John’s work with the Bloody Sunday Trust began as a Family Liaison Officer in 1997. He acted as a conduit for the families and the outside world as they pushed to get the truth out about the events of that day and the subsequent cover-up. In 2004, he moved into the position he now holds at the museum.
John’s voice swells with pride when he speaks of the day in June 2010 when the Saville Report was released and his brother and the others killed that day were exonerated. Gathered with other family members inside Guild Hall, waiting for nearly 5 hours for British Prime Minister David Cameron’s statement, they could barely contain themselves. “It’s been a long journey. It took us 38 ½ years to get the full declaration of innocence for our people. During the campaign we had three demands: one was the declaration of innocence for our people, the second was the repudiation of Widgery…and the third one was the prosecution of the soldiers.”

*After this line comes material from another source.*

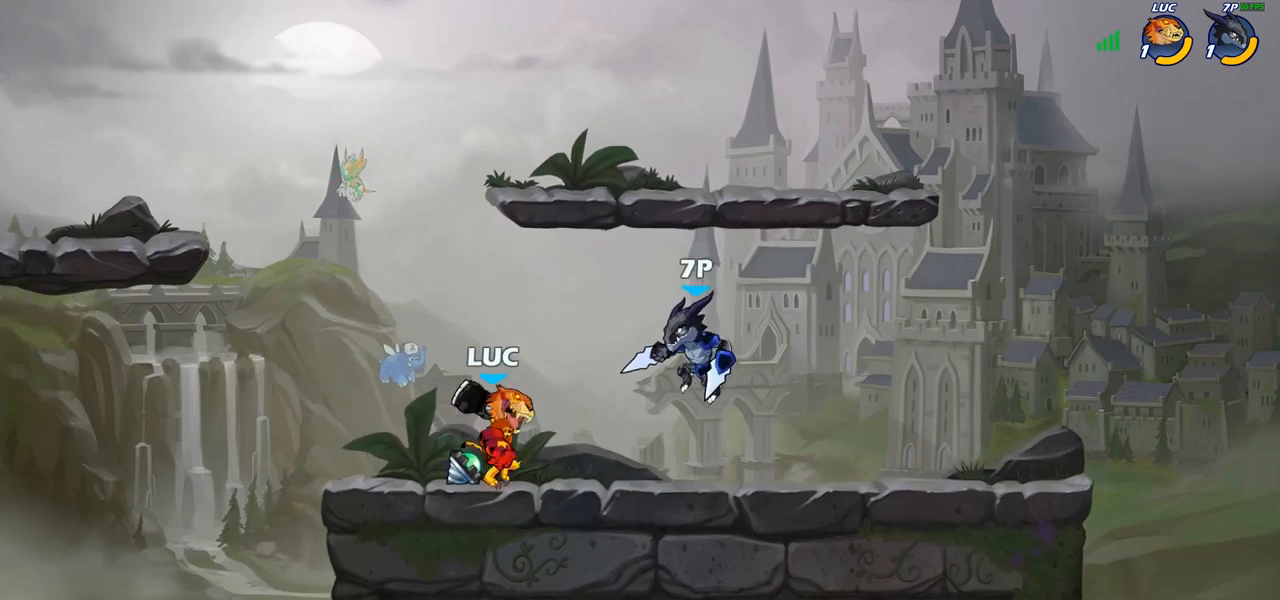
{"buttons": [], "left_stick": "right", "right_stick": "center", "events": [[217, "left_stick", "right"], [283, "SQUARE", "down"], [383, "SQUARE", "up"]]}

|Pointing to a picture of his brother, Michael|
|Michael was shot near the lamp post centered in picture|
John’s is a story that isn’t finished, though. Like that broken circle on the poster, he and the family members that remain (and remember) feel that justice has yet to be seen. His work in the Museum of Free Derry and the Saville Report have provided both truth and healing, but justice remains elusive. He believes that, “the healing process for me is a constant process whereby I am able to talk about it every day and relay the story of what happened through my work. I think it boils down to the satisfaction of knowing that when people come in here they walk away with the true story.”
|John pointing to Michael's picture|
Before leaving John took time to show me something I hadn’t seen in the poster – the blurry faces of the 14 civilians killed that afternoon. Hidden in the gold band, broken and interrupted by the shell casing, is each lost life. He reminded me that, "This was never about vengeance. This was about truth and justice, about the fact that 14 innocent people were murdered and the British Government covered it up. Over the years we were castigated; we were ignored."
John’s journey for justice continues.